Saturday, November 16, 2013
I was sitting in my recliner this morning reading the scriptures. As I sat contemplating the words I was reading I was struck by the story of Enos. This has always been my most favorite book in the Book in the Book of Mormon, but it hit me in a completely different way today. It hit me so hard, because I am now the person that has returned. I am now the person that changed my life, and accepted God once again. Love was what brought me back to the church.
During my youth I was very active in the church. I loved Primary, and learning about Jesus. I love singing the primary songs, learning the articles of faith, and saying my prayers. I loved knowing that Jesus loved me, and I loved him. I found extreme comfort in knowing that I was loved.

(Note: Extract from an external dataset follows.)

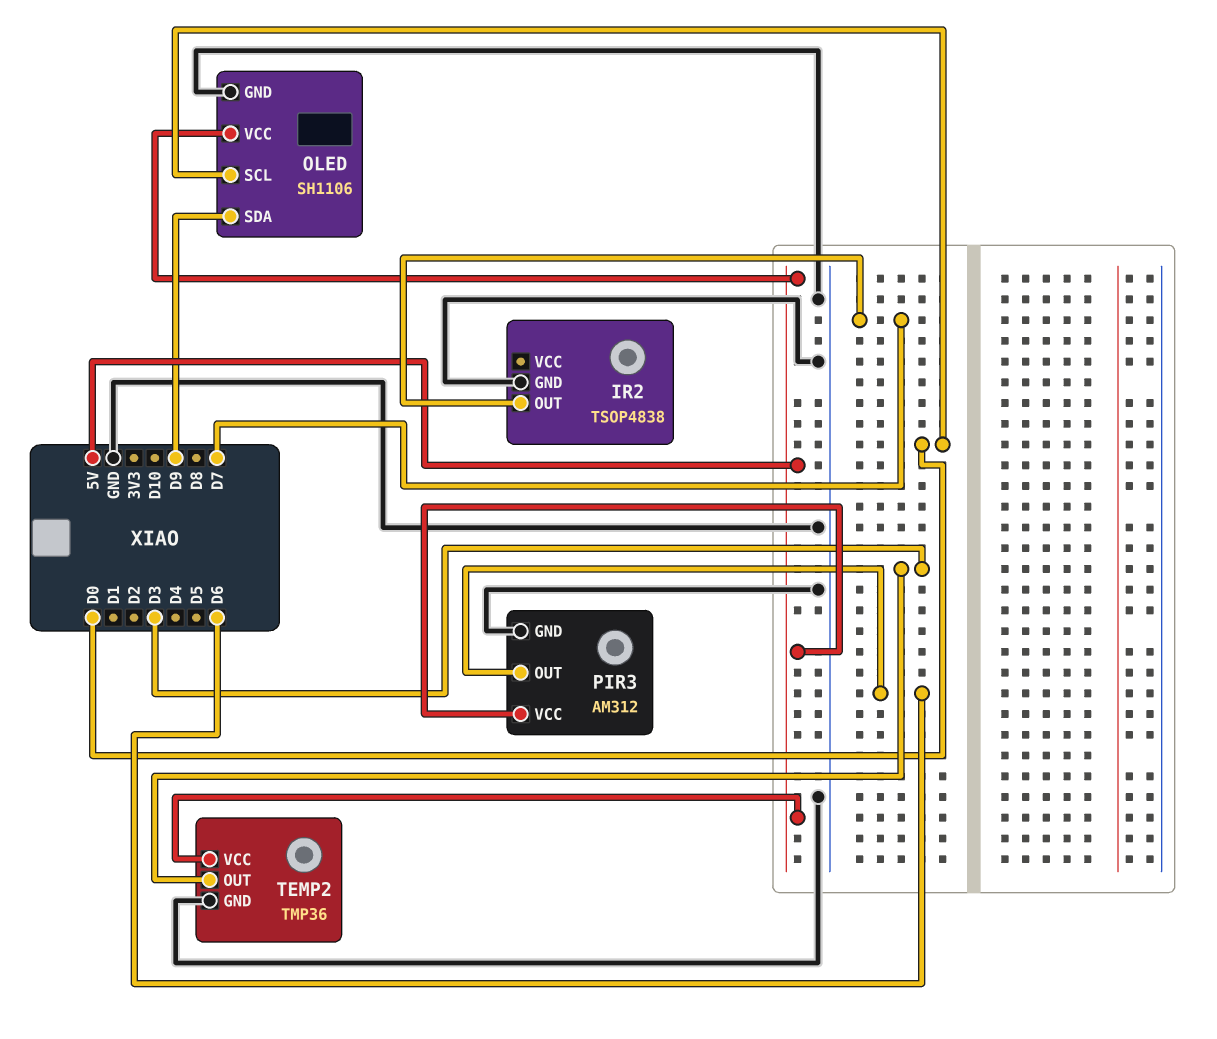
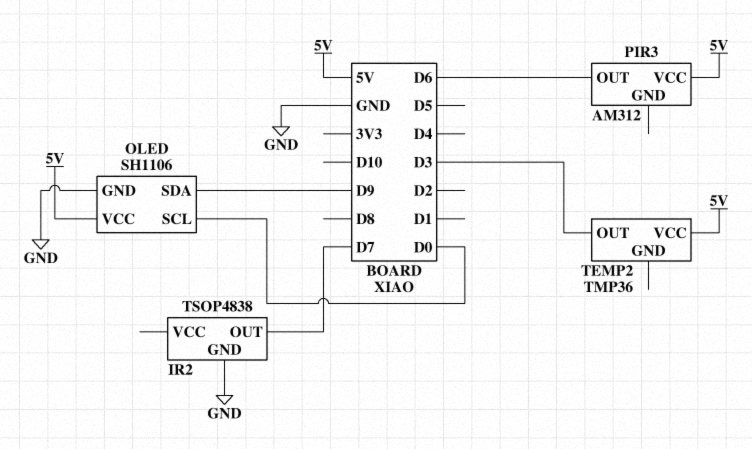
PIR3 pin GND: GND -> none
TEMP2 pin GND: GND -> none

As a teenager I was very overweight. As you can imagine, I was bullied pretty badly in school. I felt alone, lost, depressed, and fragile. When I was 14 and left the church, I felt like God didn't care about me anymore. I knew he heard my prayers, because I never stopped praying. I just assumed that he didn't love me enough to listen. I mean, if no one else on this earth could love me because I was fat, how on earth could God love me? I felt completely and utterly alone. That was when I turned my back on Heavenly Father, and the church.
From the age of 14 to 24 I said many terrible things about the church, the people who were a part of the church, and the lifestyle of members of the church. I bashed them any chance I got. I still knew that the church was true deep down, but I was trying so hard to disprove everything that it stood for. After all, these people that had been so mean to me, and bullied me because of my weight were all members of the church. If that's how members of the church treat one of their own, than this church absolutely wasn't for me. Not only was it not for me, but it couldn't be true. People of the God I believed in didn't act like this. They were supposed to love one another. Members of the church didn't love one another, and they definitely didn't love me.
I'll never forget a time when I was 19 years old. I was taking the missionary discussions in my search for truth. I remember going into these discussions believing that I could disprove everything they were going to tell me. An amazing thing happened though. As they shared the Gospel with me, (I still thought the story was crazy) it wasn't the story that got to me, it was the love they had for me. Here I sat, this big overweight girl, and they didn't even care. All they cared about was making me feel loved and teaching me that my Father in Heaven loved me. I don't remember the stories, or the discussions, but I remember their love. That was the 1st time in years that I thought of members of this church to be people of God. It was the start of the opening of my heart so many years later. I wish I could thank those missionaries today.
As I went about my life, searching out every religion possible, and pushing out members of the church, I came across a boy that seemed to just care about me. He didn't care what I had done in my past, and he didn't care about what I was doing then. He just wanted to be my friend. As I got to know this boy better, I saw a light about him. There was something different about him, and I wanted to know what that was. I wanted to know what made his eyes shine, and his smile bright. I wanted to know what made him who he was.
The first date Dave and I ever had was magical. I couldn't stop starring at him, and I just wanted to be in his presence forever. I wanted to feel of his love and kindness forever. It was an amazing night. It would take 5 months of Dave and I knowing each other before the church was every brought up. I'll never forget hanging out at his house, and looking through his closet (yes I was snooping) when I came across a scrapbook. The best part is that it was a scrapbook his ex girlfriend had made for him. :) That wasn't the point though. As I pulled down this scrapbook and started to look through it, I realized that the boy I was dating was Mormon. Not only was he Mormon, but he had served a mission. This was his missionary scrapbook. I figured out then and there that the light that he had about him was the light of Christ and he got that from his belief in the church. That was the moment I opened my heart to the Gospel.
That night sitting on Dave's bed, looking through that scrapbook changed my life. It started a conversation between the 2 of us about what he believes and what he knows to be true. It started the life that we now have together. I owe everything I have today to that night.
I didn't come back to the church because someone was trying to force me to believe. I came back to the church because a man loved me. He showed me he loved me and cared about me, without ever bringing up the church. He knew I would find out, and that when I was ready we would talk about it; but I came back because of his love.
His love opened the pathway for us to talk about the Gospel, for us to go back to church together, for me to read the Book of Mormon for the first time, and for us to be sealed for all eternity in the temple. It started with love, and it still ends with his love to this day.
I'm so blessed to have Dave in my life. I'm so lucky that he loved me enough to show me that my Father in Heaven loved me. He showed me that people aren't perfect, but that God is. God loves us perfectly, just like our Savior, and Dave showed me that Christlike love. Dave has a love that no one on this earth can understand unless they experience it. I am the luckiest girl in the world that I get to have his love daily.
I'm grateful that love brought me back to this beautiful church. I'm grateful that I understand that the people are not the Church. The LDS Church in itself is perfect, but people are not. The General Authorities are not perfect, but they're all trying. The most important thing we need to remember is to love one another because that is how you will bring your loved ones back to the Gospel of Christ. Love will bring them back.